(Dataset records)
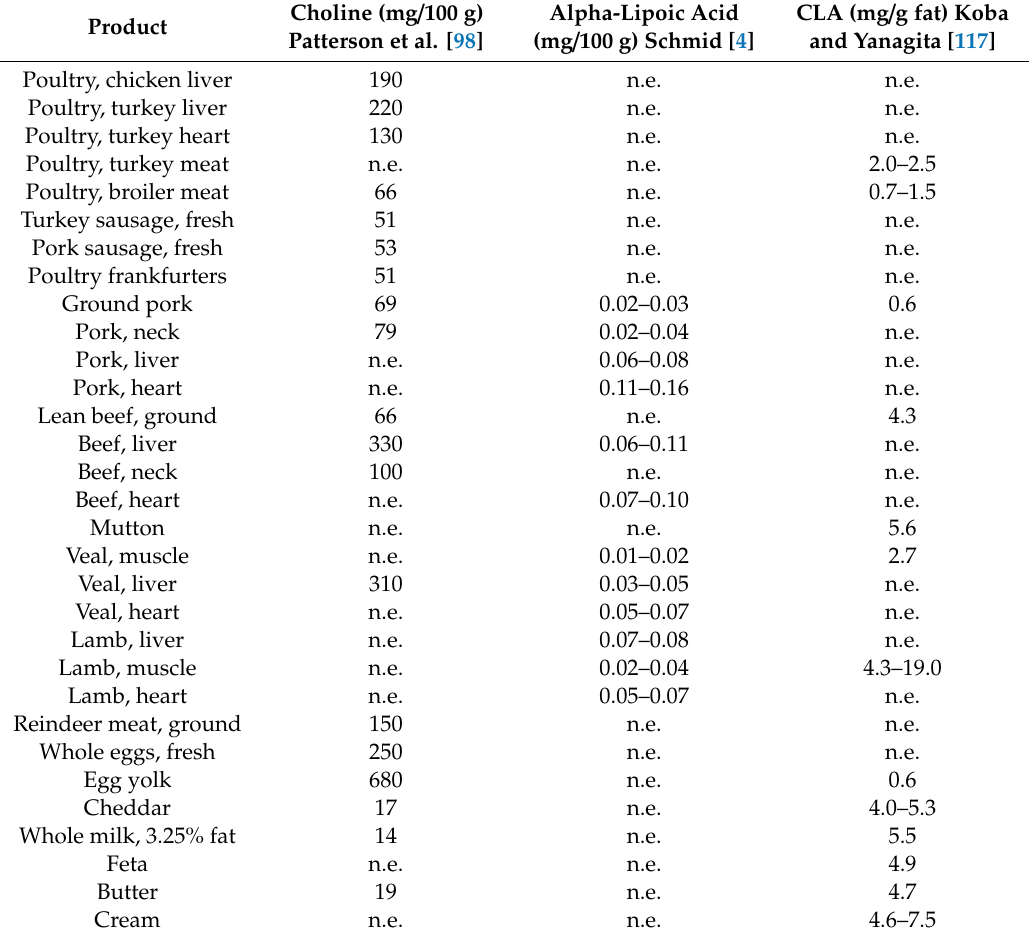
Table 5. Contents of choline, alpha-lipoic acid and conjugated linoleic acid (CLA) in meat and animal origin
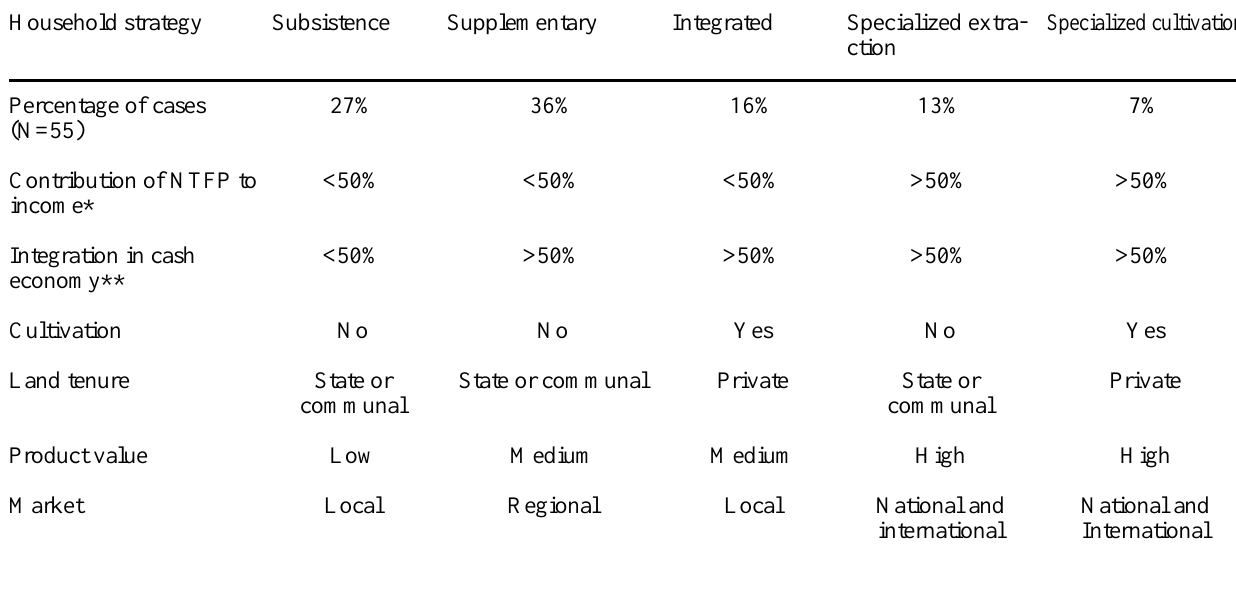
Table 3. A typology of nontimber forest product- (NTFP) related household strategies: dominant characteristics based on Belcher et al.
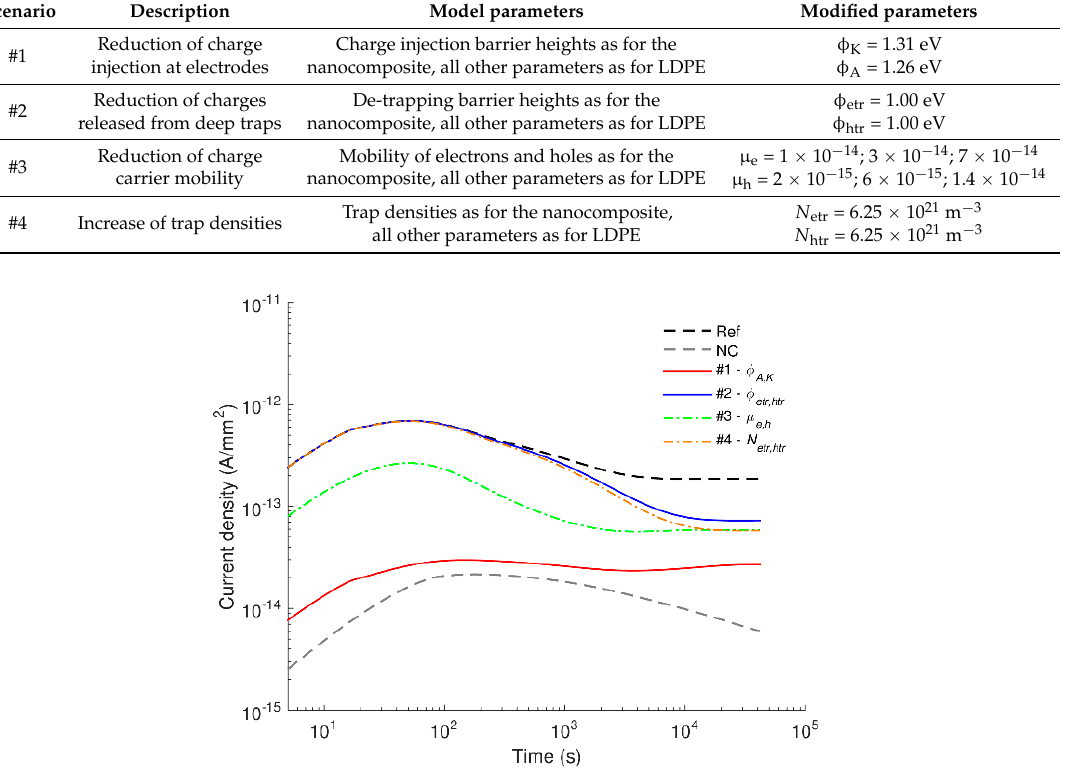
Figure 8. Simulated conduction currents at 40 °C obtained by varying model parameters. Four scenarios are considered as shown in Table 2. The parameters being changed are indicated in the legend.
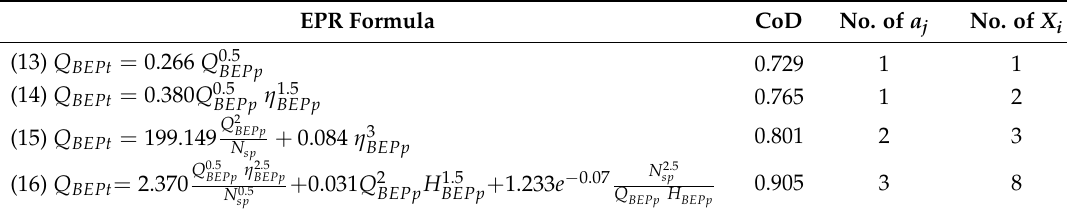
Figure 3. Predicted data versus literature data.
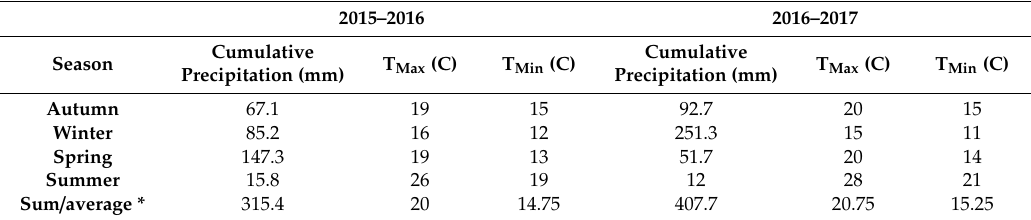
Table 6. Seasonal precipitation and temperature of the two years of field experiment in Fritissa / Mateur, Bizerte region.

Task brief =
Within the data above, pick out all lines holding the word "Figure".

Exercise response =
Figure 8. Simulated conduction currents at 40 °C obtained by varying model parameters. Four scenarios are considered as shown in Table 2. The parameters being changed are indicated in the legend.
Figure 3. Predicted data versus literature data.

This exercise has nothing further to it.